High Speed Analysis of Phenytoin in accordance with chapter 621 in USP 39

Importance of the Topic

High-performance liquid chromatography (HPLC) remains a cornerstone technique in pharmaceutical analysis, providing robust separation and quantification of active pharmaceutical ingredients. Recent demands for higher laboratory throughput and efficiency have driven the adoption of ultra-high-performance LC and sub-2-micron columns. Aligning HPLC methods with the flexibility offered by USP General Chapter <621> ensures both regulatory compliance and accelerated workflows.

Study Objectives and Overview

This application note demonstrates an optimized isocratic HPLC protocol for the assay of phenytoin, an anticonvulsant drug, in full compliance with USP 39 Chapter <621>. The goal is to reduce analysis time significantly while preserving chromatographic resolution and system suitability.

Methodology and Instrumentation

Allowed adjustments under USP <621> include column length, internal diameter, particle size, flow rate, injection volume, and column temperature within defined limits.

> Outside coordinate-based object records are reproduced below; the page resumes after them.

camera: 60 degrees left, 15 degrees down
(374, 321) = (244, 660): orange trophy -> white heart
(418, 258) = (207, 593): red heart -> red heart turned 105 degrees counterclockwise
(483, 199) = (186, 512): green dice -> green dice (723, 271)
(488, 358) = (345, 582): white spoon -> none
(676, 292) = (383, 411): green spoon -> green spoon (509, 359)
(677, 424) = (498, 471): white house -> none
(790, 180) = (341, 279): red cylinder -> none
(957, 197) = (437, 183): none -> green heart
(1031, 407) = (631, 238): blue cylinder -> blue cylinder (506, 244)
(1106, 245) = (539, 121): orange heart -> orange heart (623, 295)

Key experimental choices:

• Original USP method: 150 × 4.6 mm ID, 3 µm column; 1.0 mL/min; 20 µL injection; 40 °C.
• Fast method: 100 × 2.1 mm ID, 2 µm column; 0.4 mL/min; 10 µL injection; 40 °C.
• Mobile phase: 0.05 M KH₂PO₄ buffer (pH 2.5) and methanol:acetonitrile (60:40 v/v) in a 60:40 ratio.
• Instrumentation: Shimadzu LC-2040C 3D with Shim-pack GIS C18 columns and PDA detector (190–800 nm).

Main Findings and Discussion

The fast method reduced the retention time of phenytoin from 14.7 min to 5.3 min (–64%) while meeting system suitability criteria. Both tailing factor (<1.5) and RSD (<0.73%) remained well within USP limits and closely matched or improved upon the original method’s performance.

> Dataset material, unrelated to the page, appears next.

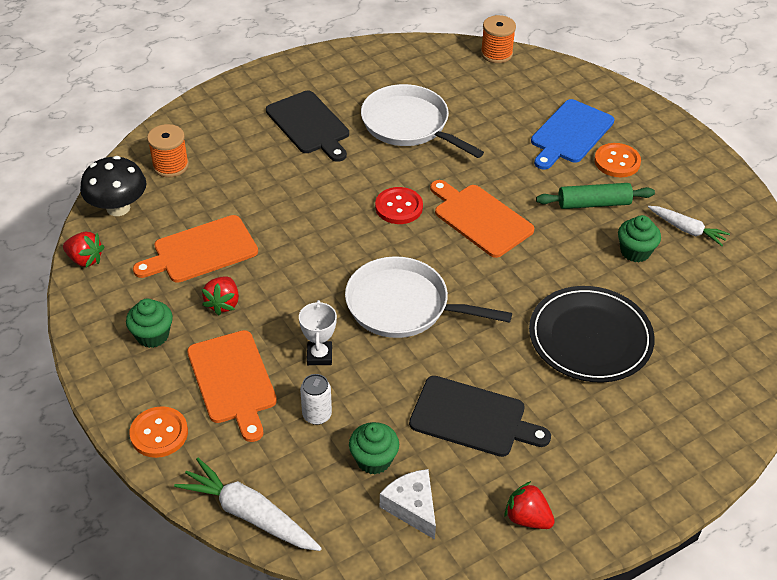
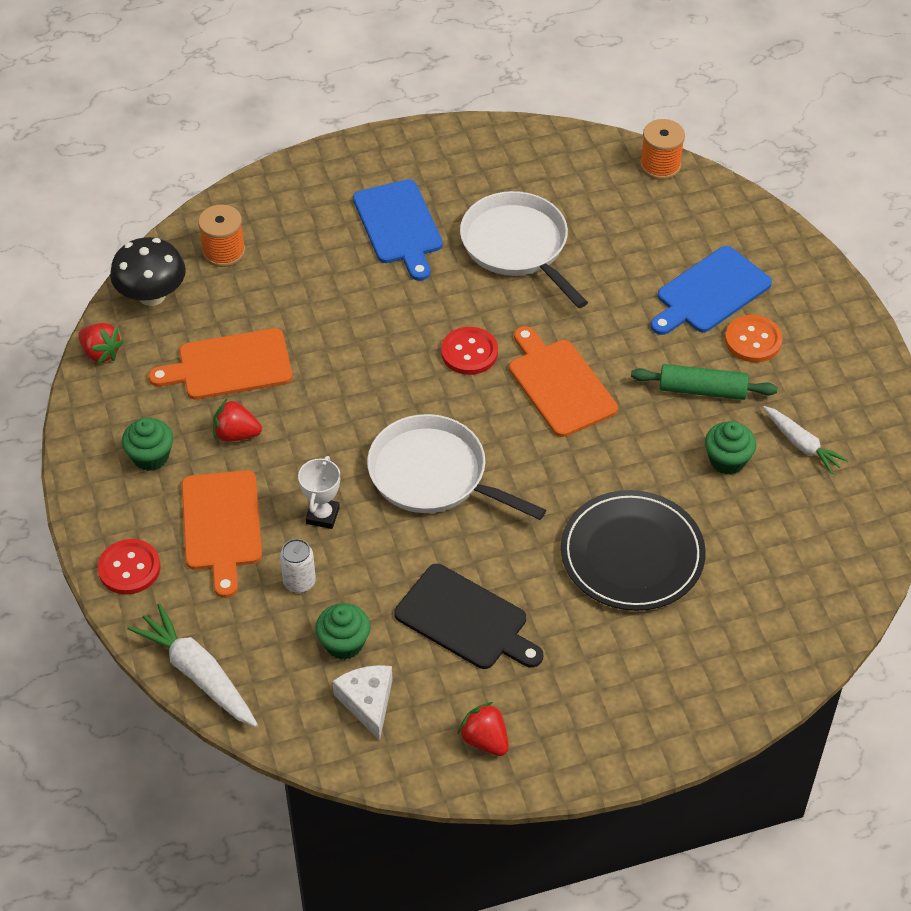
camera: 15 degrees right, 5 degrees up
(159, 433) = (129, 568): orange button -> red button
(223, 303) = (236, 434): red strawberry -> red strawberry turned 75 degrees clockwise
(309, 125) = (399, 226): black cutting board -> blue cutting board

Benefits and Practical Applications

This accelerated USP-compliant method offers:

• 64 % shorter run times, enabling greater sample throughput.
• Approximately 60 % lower solvent consumption, reducing operational costs and environmental impact.
• Maintained resolution and reproducibility in routine quality control settings.

Future Trends and Applications

Advancements likely to further enhance HPLC performance include:

• Wider adoption of core–shell and sub-2 µm particles for faster separations at moderate backpressures.
• Integration of higher-pressure systems for seamless UHPLC workflows.
• Automated method optimization driven by AI and machine learning to reduce development time.
• Miniaturized and microfluidic LC formats for portable, on-site analysis.

Conclusion

The described fast USP method for phenytoin analysis leverages allowable parameter adjustments to achieve a rapid, cost-effective, and fully compliant HPLC assay. Implementation of this protocol can substantially enhance laboratory productivity without compromising analytical quality.